Eine irrige Annahme. „Die“ Russen verzichten zunehmend freiwillig auf Alkohol. Doch als Redakteur ist das Leben einfacher, wenn man sich bei Betrachtung seines Berichtsgegenstands nicht von Fakten beirren lässt.

Meldet doch die Weltgesundheitsorganisation „WHO“ einen „spektakulären“ Rückgang des Alkoholkonsums in Russland. (Die Russen verbrauchen pro Jahr 12,2 Liter puren Alkohol. Das sind 20 Prozent weniger als im Jahr 2012. Dagegen trinken die Franzosen 13,3 und die Deutschen 13,4 Liter Alkohol pro Jahr)
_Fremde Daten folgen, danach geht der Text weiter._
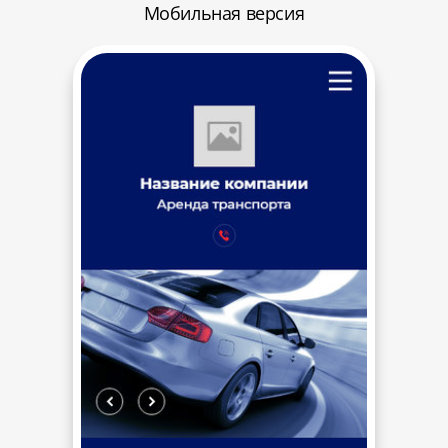
Мобильная версия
Ach ja, der Artikel fing ja mit unseren „westlichen Werten“ an. Nach der Lektüre des Textes in der LZ müsste man mal nachsehen wo die geblieben sind.

Über Bernd Schuhböck

Nicht nach heutigen, jedoch nach den Maßstäben der Ära Willy Brandt politisch eher linksliberal. Wer ihn missverstehen möchte, nennt ihn einen Sozialromantiker. Wer ihn kennt, wertkonservativ und mit zu viel Ethos für einen Bayer. Der Mann für´s kommunale, soziale oder sonstwie politische. Oder für Themen, für die sich keiner fand, der sie aufgreifen wollte.